The Regional Bank ETF (KRE) is making a bid to reverse its pullback with a surge the last five days and break above the upper line. StochRSI also popped above .80 for the first time since the ETF became oversold in late November. Technically, a signal is in the making here because the December decline is viewed as a pullback within a bigger uptrend.

The 10-yr Treasury Yield could hold the key to the next move in XLF and the bank ETFs. Banks are positively correlated with the 10-yr yield and this means a breakout in the 10-yr would be bullish for banks. The chart below shows $TNX within a large triangle consolidation and the swing within this consolidation is down. A break above the mid December highs is needed to signal an upturn.

The Medical Devices ETF (IHI) has been on the radar since it became oversold in late November and surged in early December. This surge reversed the downswing within the bigger triangle and the ETF followed through with a triangle breakout the last five days.

You can learn more about exit strategies in this post,
which includes a video and charting options for everyone.

The Energy SPDR (XLE) and the Oil & Gas Exploration & Production ETF (XOP) hit new highs in early November and then corrected into December with falling flag patterns that retraced around half of the prior advance. Both ETFs became oversold in mid November and there were StochRSI pops, but a breakout did not take hold. XOP is currently making a breakout attempt and XLE is challenging the upper line of the flag.

The next chart shows West Texas Intermediate ($WTIC) bouncing off the dashed green line as a higher low formed from August to November. This bounce is bullish and keeps the bigger uptrend alive. A close below 69 would argue for a re-evaluation.

The Copper ETF (CPER) took part in the risk-on moves the last five days and extended on its (smaller) wedge breakout. This breakout is bullish and I would re-evaluate on a close below 26.

The Copper Miners ETF (COPX) also advanced the last five days and is holding its (smaller) wedge breakout more or less. A close below the mid December low would argue for a re-evaluation.

The DB Base Metals ETF (DBB) broke out as well and the breakout is holding.

The Momentum Composite aggregates signals in five momentum indicators. RSI(10) is oversold below 30 and overbought above 70. 20-day StochClose is oversold below 5 and overbought above 95. CCI Close (20) is oversold below -200 and overbought above +200. %B (20,2) is oversold below 0 and overbought above 1. Normalized ROC (10) is oversold below -3 and overbought above +3. Normalized ROC is the 10-day absolute price change divided by ATR(10). -3 means three of the five indicators are oversold and +3 means three of the five are overbought.

The Momentum Composite and StochClose are part of the TIP Indicator Edge Plugin for StockCharts ACP. Click here for more details.

The Metals & Mining SPDR (XME) sports a large Ascending Triangle, which is a bullish continuation pattern. The swing within the pattern was down and XME reversed this downswing with a breakout five days ago and followed through with further gains. This increases the chances for a bigger breakout at 48. A close below 42 would argue for a re-evaluation.

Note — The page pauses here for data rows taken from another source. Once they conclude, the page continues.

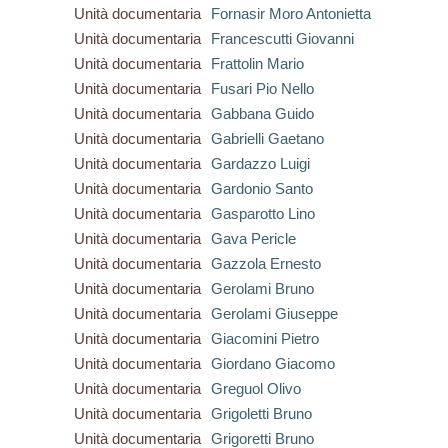
Unità documentaria
Fornasir Moro Antonietta
Unità documentaria
Francescutti Giovanni
Unità documentaria
Frattolin Mario
Unità documentaria
Fusari Pio Nello
Unità documentaria
Gabbana Guido
Unità documentaria
Gabrielli Gaetano
Unità documentaria
Gardazzo Luigi
Unità documentaria
Gardonio Santo
Unità documentaria
Gasparotto Lino
Unità documentaria
Gava Pericle
Unità documentaria
Gazzola Ernesto
Unità documentaria
Gerolami Bruno
Unità documentaria
Gerolami Giuseppe
Unità documentaria
Giacomini Pietro
Unità documentaria
Giordano Giacomo
Unità documentaria
Greguol Olivo
Unità documentaria
Grigoletti Bruno
Unità documentaria
Grigoretti Bruno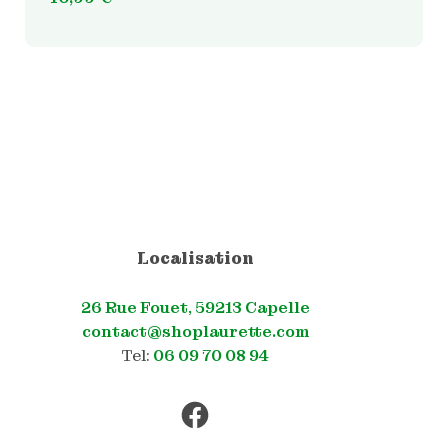
Localisation
26 Rue Fouet, 59213 Capelle
contact@shoplaurette.com
Tel:
06 09 70 08 94
Facebook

The Gold SPDR (GLD) has gone either way since this year, and could still go either way. How’s that for ambiguous! GLD started the year with a 14% plunge and answered that decline with a 13% advance. The swings since these two double digit moves have been smaller and GLD is largely range bound. Short-term, the 8% surge and breakout were bullish and GLD retraced 2/3 of this surge with a decline back to the 165 area. The ETF broke out with the surge in mid December and this breakout is holding for the most part. A close below 166 would negate this breakout and call for a re-evaluation.

Thanks for tuning in and have a great day!